Der wirksame Schutz vor Hepatitis
Der Impfschutz gegen Hepatitis A und B ist besonders bei Auslandsreisen wichtig. (Foto: Sven Hoppe/Fotolia)Gegen Hepatitis A und B gibt es Impfungen – bei Typ C heißt es: vorsichtig sein.
Schutz vor Hepatitis A und B bietet primär eine kombinierte Impfung. Gegen Hepatitis A sollten sich vor allem Personen impfen, die Reisen in Risikogebiete – etwa Afrika oder Asien – planen. Im Zweifelsfall lohnt es sich, beim Auswärtigen Amt aktuelle Impfempfehlungen zu erfragen.
Da die Viren in hoher Konzentration in Meeresfrüchten vorkommen können, empfiehlt sich eine Impfung ebenso für alle, die gerne Muscheln oder Krabben essen. Auch wer regelmäßig mit fremdem Blut oder Fäkalien in Kontakt kommt – beispielsweise Krankenpfleger, Kinderbetreuer oder Arbeiter in Kläranlagen – sollte sich impfen lassen. Ansonsten gilt für Hepatitis A, was bei allen Auslandsreisen angeraten ist: Wenn die hygienischen Bedingungen fragwürdig sind, sollte man Wasser immer abkochen und keine rohen Speisen oder ungeschältes Obst essen.
● ● ● ● ● ● ●
**ARBEITSAUFTRAG**
Gib den Abschnitt von „Der wirksame Schutz“ bis „Impfempfehlungen zu erfragen.“ aus dem Ausgangstext wortgetreu wieder.
● ● ● ● ● ● ●
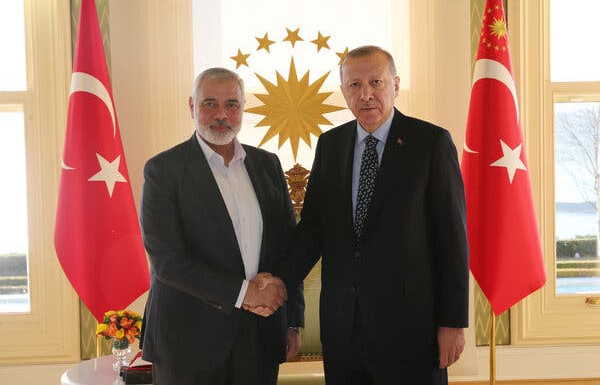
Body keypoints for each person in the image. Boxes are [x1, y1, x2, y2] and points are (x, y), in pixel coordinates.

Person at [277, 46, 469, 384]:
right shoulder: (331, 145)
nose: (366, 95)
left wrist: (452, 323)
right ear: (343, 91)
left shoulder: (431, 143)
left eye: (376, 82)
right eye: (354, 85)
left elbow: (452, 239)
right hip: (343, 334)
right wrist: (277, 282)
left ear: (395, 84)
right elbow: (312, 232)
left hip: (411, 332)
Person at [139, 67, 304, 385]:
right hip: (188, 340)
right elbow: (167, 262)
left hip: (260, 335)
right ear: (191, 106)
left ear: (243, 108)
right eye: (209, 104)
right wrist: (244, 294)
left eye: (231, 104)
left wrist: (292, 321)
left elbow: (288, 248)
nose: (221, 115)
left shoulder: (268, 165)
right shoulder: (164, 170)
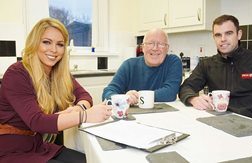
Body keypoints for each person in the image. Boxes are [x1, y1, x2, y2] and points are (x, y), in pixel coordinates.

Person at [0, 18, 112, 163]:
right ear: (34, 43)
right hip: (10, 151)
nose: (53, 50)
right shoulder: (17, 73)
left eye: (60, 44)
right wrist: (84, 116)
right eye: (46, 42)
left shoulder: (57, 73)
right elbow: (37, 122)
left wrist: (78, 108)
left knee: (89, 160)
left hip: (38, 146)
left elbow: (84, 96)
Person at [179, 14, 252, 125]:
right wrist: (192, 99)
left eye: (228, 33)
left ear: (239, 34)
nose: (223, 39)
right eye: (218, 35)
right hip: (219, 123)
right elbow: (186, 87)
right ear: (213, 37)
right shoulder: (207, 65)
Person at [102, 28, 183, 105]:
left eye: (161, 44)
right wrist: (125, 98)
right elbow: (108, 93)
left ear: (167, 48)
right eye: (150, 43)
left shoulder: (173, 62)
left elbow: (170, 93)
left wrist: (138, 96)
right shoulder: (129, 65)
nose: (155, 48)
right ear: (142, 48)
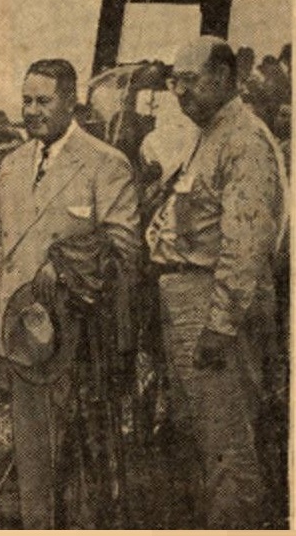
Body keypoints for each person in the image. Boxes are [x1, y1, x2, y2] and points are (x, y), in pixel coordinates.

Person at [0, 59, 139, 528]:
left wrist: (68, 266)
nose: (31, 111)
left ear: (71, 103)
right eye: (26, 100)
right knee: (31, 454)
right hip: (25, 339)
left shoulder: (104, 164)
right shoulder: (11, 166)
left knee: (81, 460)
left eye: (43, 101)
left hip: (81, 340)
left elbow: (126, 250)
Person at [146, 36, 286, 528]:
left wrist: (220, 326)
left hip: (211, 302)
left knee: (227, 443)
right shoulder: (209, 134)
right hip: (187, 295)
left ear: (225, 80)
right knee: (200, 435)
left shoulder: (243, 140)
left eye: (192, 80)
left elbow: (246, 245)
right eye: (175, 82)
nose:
● ● ● ● ● ● ●
**ANTWORTFELD**
Der wirksame Schutz vor Hepatitis
Der Impfschutz gegen Hepatitis A und B ist besonders bei Auslandsreisen wichtig. (Foto: Sven Hoppe/Fotolia)Gegen Hepatitis A und B gibt es Impfungen – bei Typ C heißt es: vorsichtig sein.
Schutz vor Hepatitis A und B bietet primär eine kombinierte Impfung. Gegen Hepatitis A sollten sich vor allem Personen impfen, die Reisen in Risikogebiete – etwa Afrika oder Asien – planen. Im Zweifelsfall lohnt es sich, beim Auswärtigen Amt aktuelle Impfempfehlungen zu erfragen.